Ce la faremo?

Cosa sta succedendo?

Un personaggio vestito da cowboy, è stato scortato a Palazzo Chigi e in altri ministeri, da un soggetto indagato per concorso in corruzione, nonché dalla consorte di un cantante.

Già di per se sarebbe un fatto sconcertante, ma se aggiungiamo che il fratellone del cow boy è quell`Elon Musk che saluta con il braccio teso, sostiene i movimenti neonazisti in Europa e diffonde fake news tramite il suo social X per destabilizzare le democrazie europee la vicenda diviene inquietante.

Questo Governo di sovranisti e patrioti e afascisti che stanno combinando?

Ricapitolando: “La Meloni sembra avere un feeling, sia con l`attuale multimiliardario Presidente degli Stati Uniti sia con il suo più importante sostenitore, l`uomo più ricco del mondo che ha in antipatia la democrazia in quanto tale”.

Questo rapporto privilegiato, di antica data con l`ambiente estremista di destra che ruota intorno al pregiudicato Trump, indimenticabile cosa diceva della Meloni quel Bannon che dell`attuale Presidente degli Stati Uniti è stato lo spin doctor, assume contorni preoccupanti se traguardato attraverso le scelte politiche compiute dal nostro Governo.

Il Premierato, la separazione delle carriere dei giudici, le norme che restringono le libertà di espressione del dissenso, i nuovi medievali programmi scolastici, il controllo sistematico dell`informazione, l`amichettismo diffuso a livello istituzionale sono segnali chiari del tentativo d`imporre una svolta illiberale a questo Paese.

Nulla di differente a ciò che è accaduto con Orban in Ungheria, con i gemelli Kaczynski in Polonia che, attraverso un percorso ben congegnato, hanno trasformato delle democrazie in democrature.

Idiosincrasia verso i diritti civili, omofobia, antiabortismo, controllo dei mass media e della magistratura sono gli elementi che accomunano queste “democrature”, ossia, sistemi dove i cittadini esprimono ancora il loro voto in elezioni dove non esiste una reale competizione.
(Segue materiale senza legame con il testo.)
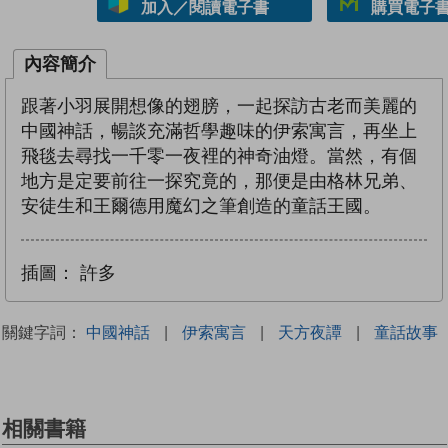
加入／閱讀電子書
購買電子書 
內容簡介
跟著小羽展開想像的翅膀，一起探訪古老而美麗的
中國神話，暢談充滿哲學趣味的伊索寓言，再坐上
飛毯去尋找一千零一夜裡的神奇油燈。當然，有個
地方是定要前往一探究竟的，那便是由格林兄弟、
安徒生和王爾德用魔幻之筆創造的童話王國。
插圖：
許多
關鍵字詞：
中國神話
|
伊索寓言
|
天方夜譚
|
童話故事
相關書籍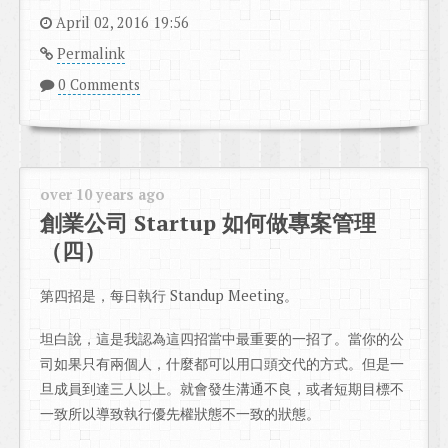
April 02, 2016 19:56
Permalink
0 Comments
over 10 years ago
創業公司 Startup 如何做專案管理
（四）
第四招是，每日執行 Standup Meeting。
坦白說，這是我認為這四招當中最重要的一招了。當你的公
司如果只有兩個人，什麼都可以用口頭交代的方式。但是一
旦成員到達三人以上。就會發生溝通不良，或者短期目標不
一致所以導致執行優先權狀態不一致的狀態。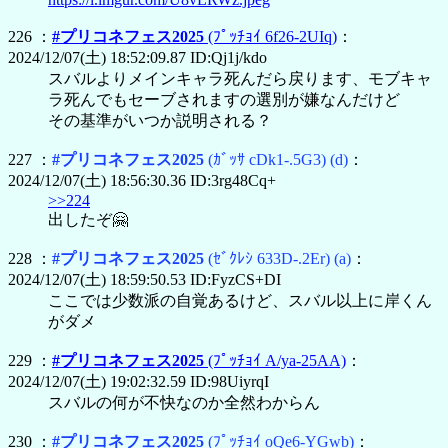
226 ：
#プリコネフェス2025
(ﾌﾟｯﾁｮｲ 6f26-2UIq)
：
2024/12/07(土) 18:52:09.87 ID:Qj1j/kdo
スバルよりメインキャラ死んだら戻ります、モブキャ
ラ死んでもセーブされますの選別が嫌なんだけど
その基準がいつか説明される？
227 ：
#プリコネフェス2025
(ｶﾞｯｻ cDk1-.5G3)
(d)
：
2024/12/07(土) 18:56:30.36 ID:3rg48Cq+
>>224
出したぞ🤗
228 ：
#プリコネフェス2025
(ｾﾞｸﾚｼ 633D-.2Er)
(a)
：
2024/12/07(土) 18:59:50.53 ID:FyzCS+DI
ここでは少数派の自覚あるけど、スバル以上に岸くん
がダメ
229 ：
#プリコネフェス2025
(ﾌﾟｯﾁｮｲ A/ya-25AA)
：
2024/12/07(土) 19:02:32.59 ID:98UiyrqI
スバルの何が不快なのか全然わからん
230 ：
#プリコネフェス2025
(ﾌﾟｯﾁｮｲ oQe6-YGwb)
：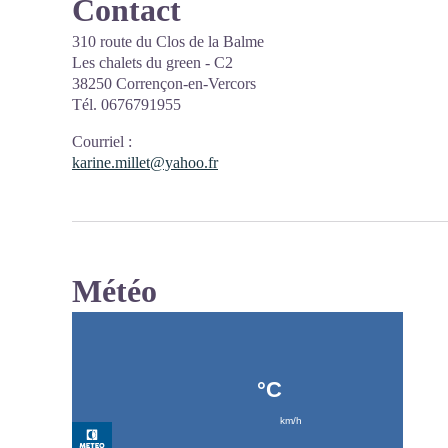
Contact
310 route du Clos de la Balme
Les chalets du green - C2
38250 Corrençon-en-Vercors
Tél. 0676791955
Courriel
:
karine.millet@yahoo.fr
Météo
La questione ora è se anche gli Stati Uniti possano rimanere vittime di questa compressione delle libertà individuali e di un arretramento del sistema democratico.
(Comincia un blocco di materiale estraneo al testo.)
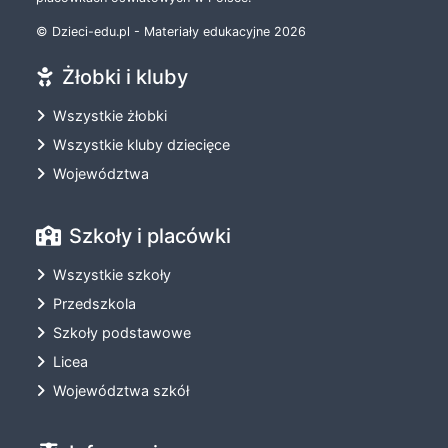
© Dzieci-edu.pl - Materiały edukacyjne 2026
Żłobki i kluby
Wszystkie żłobki
Wszystkie kluby dziecięce
Województwa
Szkoły i placówki
Wszystkie szkoły
Przedszkola
Szkoły podstawowe
Licea
Województwa szkół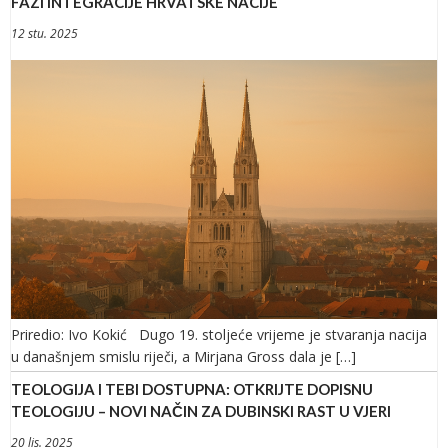
FAZI INTEGRACIJE HRVATSKE NACIJE
12 stu. 2025
Priredio: Ivo Kokić Dugo 19. stoljeće vrijeme je stvaranja nacija
u današnjem smislu riječi, a Mirjana Gross dala je […]
TEOLOGIJA I TEBI DOSTUPNA: OTKRIJTE DOPISNU
TEOLOGIJU – NOVI NAČIN ZA DUBINSKI RAST U VJERI
20 lis. 2025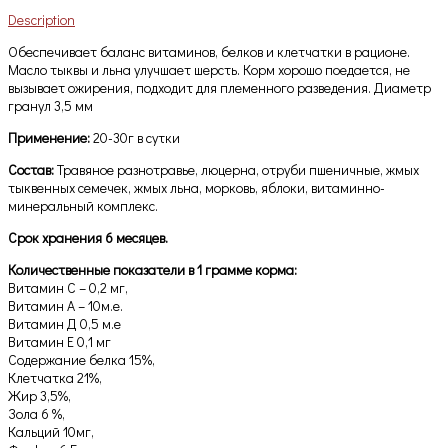
Description
Обеспечивает баланс витаминов, белков и клетчатки в рационе.
Масло тыквы и льна улучшает шерсть. Корм хорошо поедается, не
вызывает ожирения, подходит для племенного разведения. Диаметр
гранул 3,5 мм
Применение:
20-30г в сутки
Состав:
Травяное разнотравье, люцерна, отруби пшеничные, жмых
тыквенных семечек, жмых льна, морковь, яблоки, витаминно-
минеральный комплекс.
Срок хранения 6 месяцев.
Количественные показатели в 1 грамме корма:
Витамин С – 0,2 мг,
Витамин А – 10м.е.
Витамин Д 0,5 м.е
Витамин Е 0,1 мг
Содержание белка 15%,
Клетчатка 21%,
Жир 3,5%,
Зола 6 %,
Кальций 10мг,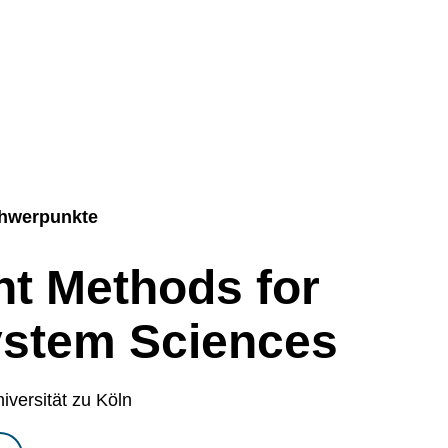
hwerpunkte
ent Methods for
ystem Sciences
iversität zu Köln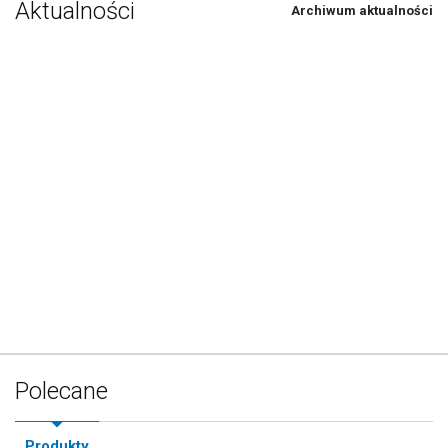
Aktualności
Archiwum aktualności
Polecane
Produkty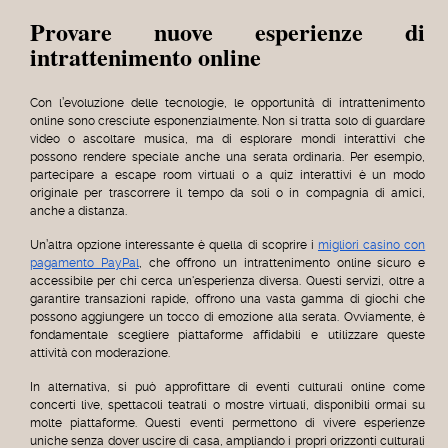
Provare nuove esperienze di
intrattenimento online
Con l’evoluzione delle tecnologie, le opportunità di intrattenimento
online sono cresciute esponenzialmente. Non si tratta solo di guardare
video o ascoltare musica, ma di esplorare mondi interattivi che
possono rendere speciale anche una serata ordinaria. Per esempio,
partecipare a escape room virtuali o a quiz interattivi è un modo
originale per trascorrere il tempo da soli o in compagnia di amici,
anche a distanza.
Un’altra opzione interessante è quella di scoprire i
migliori casino con
pagamento PayPal
, che offrono un intrattenimento online sicuro e
accessibile per chi cerca un'esperienza diversa. Questi servizi, oltre a
garantire transazioni rapide, offrono una vasta gamma di giochi che
possono aggiungere un tocco di emozione alla serata. Ovviamente, è
fondamentale scegliere piattaforme affidabili e utilizzare queste
attività con moderazione.
In alternativa, si può approfittare di eventi culturali online come
concerti live, spettacoli teatrali o mostre virtuali, disponibili ormai su
molte piattaforme. Questi eventi permettono di vivere esperienze
uniche senza dover uscire di casa, ampliando i propri orizzonti culturali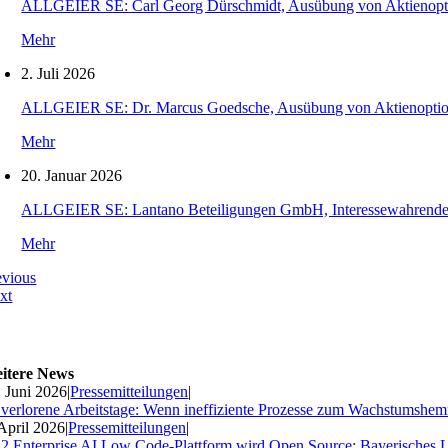
ALLGEIER SE: Carl Georg Dürschmidt, Ausübung von Aktienopt
Mehr
2. Juli 2026
ALLGEIER SE: Dr. Marcus Goedsche, Ausübung von Aktienopti
Mehr
20. Januar 2026
ALLGEIER SE: Lantano Beteiligungen GmbH, Interessewahrende O
Mehr
evious
xt
itere News
. Juni 2026
|
Pressemitteilungen
|
 verlorene Arbeitstage: Wenn ineffiziente Prozesse zum Wachstumshe
 April 2026
|
Pressemitteilungen
|
2 Enterprise AI Low Code-Plattform wird Open Source: Bayerisches 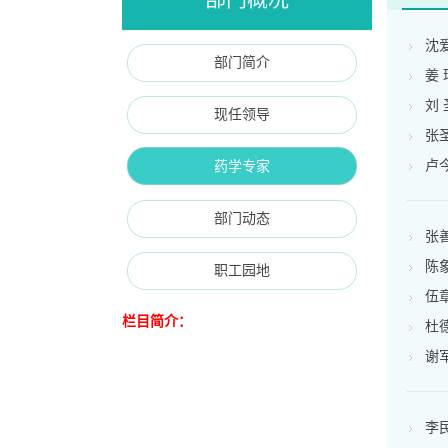
沈
部门简介
姜 
刘 
现任领导
张
卢
药学专家
部门动态
张
陈
职工园地
伍
栏目简介：
杜
谢
李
Fa impressione pensare che un Presidente in carica sia un pregiudicato, sia indagato in altri gravi procedimenti sospesi soltanto a seguito dell`elezione e abbia come alleato, – attivo e politicamente schierato con le estreme destre mondiali -, l`uomo più ricco del mondo, che controlla, attraverso le sue migliaia di satelliti, le comunicazioni strategiche degli Stati Uniti e di decine di altri paesi in tutto il mondo.

Non solo.

Avendo scelto di inserirlo di fatto nel suo Governo, il multimiliardario Presidente americano, ha dato il via al più grande conflitto di interessi che si sia visto nella storia, che non sappiamo quali conseguenze potrà avere non solo negli USA ma in tutto il mondo.

Il Governo nostrano, composto da sovranisti, patrioti, (a)fascisti da personaggi senza carisma e, purtroppo, anche incompetenti, sembra subire il fascino di questo pericoloso connubio che già lancia segnali amichevoli all`Italia che, considerata la posizione di entrambi i tycoon stelle strisce sull`Europa e sulle democrazie ritenute noiose, vorrebbero probabilmente utilizzare per destabilizzare la UE.
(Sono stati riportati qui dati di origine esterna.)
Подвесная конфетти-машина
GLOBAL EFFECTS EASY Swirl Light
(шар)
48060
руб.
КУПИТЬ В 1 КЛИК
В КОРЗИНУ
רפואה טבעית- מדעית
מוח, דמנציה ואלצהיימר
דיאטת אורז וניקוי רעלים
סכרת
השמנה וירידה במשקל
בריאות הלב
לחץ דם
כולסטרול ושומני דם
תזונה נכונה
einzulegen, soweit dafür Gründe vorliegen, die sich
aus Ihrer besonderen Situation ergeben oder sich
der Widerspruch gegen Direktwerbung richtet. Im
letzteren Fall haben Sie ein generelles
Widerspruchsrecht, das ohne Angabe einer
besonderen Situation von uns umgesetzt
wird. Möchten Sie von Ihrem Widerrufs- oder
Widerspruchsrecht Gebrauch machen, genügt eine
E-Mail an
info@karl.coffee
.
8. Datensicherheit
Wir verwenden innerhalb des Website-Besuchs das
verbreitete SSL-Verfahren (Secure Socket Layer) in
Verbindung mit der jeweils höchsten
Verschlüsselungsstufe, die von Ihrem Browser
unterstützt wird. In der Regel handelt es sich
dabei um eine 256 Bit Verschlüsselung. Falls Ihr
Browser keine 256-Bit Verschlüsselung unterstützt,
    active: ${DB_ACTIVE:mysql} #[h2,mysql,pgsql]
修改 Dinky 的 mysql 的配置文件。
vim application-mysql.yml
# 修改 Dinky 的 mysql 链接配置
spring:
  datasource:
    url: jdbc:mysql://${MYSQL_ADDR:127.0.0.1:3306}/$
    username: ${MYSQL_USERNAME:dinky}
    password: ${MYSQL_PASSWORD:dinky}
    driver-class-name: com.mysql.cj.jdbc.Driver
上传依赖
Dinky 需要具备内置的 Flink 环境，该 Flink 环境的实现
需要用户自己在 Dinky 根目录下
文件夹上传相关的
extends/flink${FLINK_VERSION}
La presenza della Meloni alla cerimonia d`insediamento del Neopresidente americano, per la verità relegata negli ultimi posti, come unico rappresentante europeo la dice lunga sulle poco amichevoli intenzioni del binomio Trump/Musk.

America First, in realtà, nasconde la megalomania e l`arroganza trumpiana, assecondata e potenziata dal genio complicato di Musk.

La Groenlandia, Panama, il Canada, l`Europa sembrano essere gli obiettivi più eclatanti della politica Trumpista e palesano quella vena illiberale, evidenziata dalla grazia alle centinaia di golpisti di Capitol Hill del 2021, dalla politica antiabortista ostile alle minoranze e alle donne, dall`opera repressiva nei confronti degli immigrati.

Ebbene, il nostro Governo sembra essere un partner, meglio, un vassallo dell`attuale Esecutivo americano e ciò rappresenta un pericolo per la democrazia di questo Paese.

L`uomo col cappello da cow boy, il soggetto indagato per reati gravissimi plenipotenziario di Musk in Italia e la compagna di un cantante ossequiati dalle istituzioni nostrane è un episodio inquietante che fa riflettere.

Questo Governo, questa maggioranza hanno palesemente deciso di svendere la dignità dell`Italia al nuovo imperatore Americano, col quale condividono idee e scelte politiche tossiche per la nostra democrazia e per le democrazie di tutto il mondo.

Ce la faremo a difendere la nostra Costituzione?